I’m taking a Frenchward twist this summer to fill you on things to do (fun and otherwise if you get here in the month of August when your Parisian friends are all away on vacation) and to talk about some of my own projects in the hope that it’ll make more disciplined.
Le Grand Palais across the Invalides on the other side of the ornate Pont Alexandre III has a weird exhibition of machines used in performances on until the 13th of August. These contraptions have served on film sets and were often conceived in the late eighties and nineties though they have an air of the 1800s about them. Some twenty orange vested guides walk from set to set explaining how each machine works and demonstrate its principles. Unfortunately to get their jokes you must speak French but the basic demo is self-explanatory. Don’t miss the cannon that shoots out eggs (no really!) or the person strapped in a circle to the inside of a large wheel who manages to play a set of drums as she is rotated within the wheel. Despite these few oddities, the real reason to visit Le Grand Palais is not the temporary show but the structure itself.
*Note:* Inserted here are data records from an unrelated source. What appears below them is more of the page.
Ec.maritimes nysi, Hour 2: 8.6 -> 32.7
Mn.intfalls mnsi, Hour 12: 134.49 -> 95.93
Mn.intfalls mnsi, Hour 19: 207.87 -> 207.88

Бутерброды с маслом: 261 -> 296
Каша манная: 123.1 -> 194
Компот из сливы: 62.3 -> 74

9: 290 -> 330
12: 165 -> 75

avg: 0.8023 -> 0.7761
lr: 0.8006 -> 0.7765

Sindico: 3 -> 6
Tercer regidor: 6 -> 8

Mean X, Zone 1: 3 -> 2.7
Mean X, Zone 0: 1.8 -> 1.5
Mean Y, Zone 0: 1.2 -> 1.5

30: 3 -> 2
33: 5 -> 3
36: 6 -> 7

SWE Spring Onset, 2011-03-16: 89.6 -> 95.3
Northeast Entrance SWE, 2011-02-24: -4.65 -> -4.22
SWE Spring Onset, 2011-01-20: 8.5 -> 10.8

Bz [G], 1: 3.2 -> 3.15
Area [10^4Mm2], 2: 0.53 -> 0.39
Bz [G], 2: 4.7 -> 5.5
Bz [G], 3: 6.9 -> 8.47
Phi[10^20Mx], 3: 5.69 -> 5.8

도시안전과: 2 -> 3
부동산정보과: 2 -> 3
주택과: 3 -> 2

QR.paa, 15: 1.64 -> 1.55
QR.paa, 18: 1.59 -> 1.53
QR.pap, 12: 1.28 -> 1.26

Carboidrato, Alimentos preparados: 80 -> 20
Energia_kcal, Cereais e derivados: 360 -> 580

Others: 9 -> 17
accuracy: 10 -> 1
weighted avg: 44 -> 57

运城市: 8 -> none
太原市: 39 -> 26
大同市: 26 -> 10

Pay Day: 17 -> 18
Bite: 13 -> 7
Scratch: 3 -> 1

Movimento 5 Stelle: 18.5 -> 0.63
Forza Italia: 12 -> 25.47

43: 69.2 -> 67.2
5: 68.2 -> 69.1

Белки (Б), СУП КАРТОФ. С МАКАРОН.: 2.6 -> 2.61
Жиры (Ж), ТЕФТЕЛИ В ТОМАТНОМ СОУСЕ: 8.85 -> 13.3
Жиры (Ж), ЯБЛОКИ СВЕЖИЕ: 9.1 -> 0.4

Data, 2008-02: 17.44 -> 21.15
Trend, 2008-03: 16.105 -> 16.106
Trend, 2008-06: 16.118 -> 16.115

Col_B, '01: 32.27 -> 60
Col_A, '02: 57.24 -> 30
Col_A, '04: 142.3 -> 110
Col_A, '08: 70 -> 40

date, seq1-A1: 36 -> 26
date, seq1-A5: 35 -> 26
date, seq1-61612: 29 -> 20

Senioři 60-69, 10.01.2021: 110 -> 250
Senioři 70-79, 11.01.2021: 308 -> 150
Created for one of the Exposition Universelle this building with its immensely high glass ceiling and magnificently exposed green-pipe skeleton that keeps it aloft is worth a visit. A charming wooden bar serves refreshments, another more enticing one offers a view from the heights. This building is unlike anything you’ve seen. So go.
Also I have started my open-ended very long term Pont Neuf Project. This is an attempt at roughly (as in very roughly) sketching the gargoyle men that dot the bridge. Don’t ask why… The project got off to a rather rocky start on the 2nd of August since the south-eastern exposure of the bridge, which was also my point of departure, is undergoing some heavy duty travaux. It is therefore noisy, polluted, and unpleasurable at the moment. Here is the seventh man starting from the left done in ink on paper. Along the way I hope I’ll stumble on more about the Atelier of Germain Pilon which produced some if not all these faces. There is a rue Germain Pilon in the eighteenth but cela n’a rien avoir avec le pont. There are also two fallen gargoyles at the Musée Carnavalet (which by the way is a free museums) one can inspect at close quarters. By the time I’m done with half the bridge, as in a lot of faces, I’m wondering if my hand will get even rougher and more impatient or the opposite. I’ve never had a long term project like this so let’s see where it goes.
Finally a reminder, if you’re in town on the 14th of August, that is next Monday, then I’m reading at the historic Shakespeare and Company 37 rue de la Bûcherie across the river from the Notre Dame.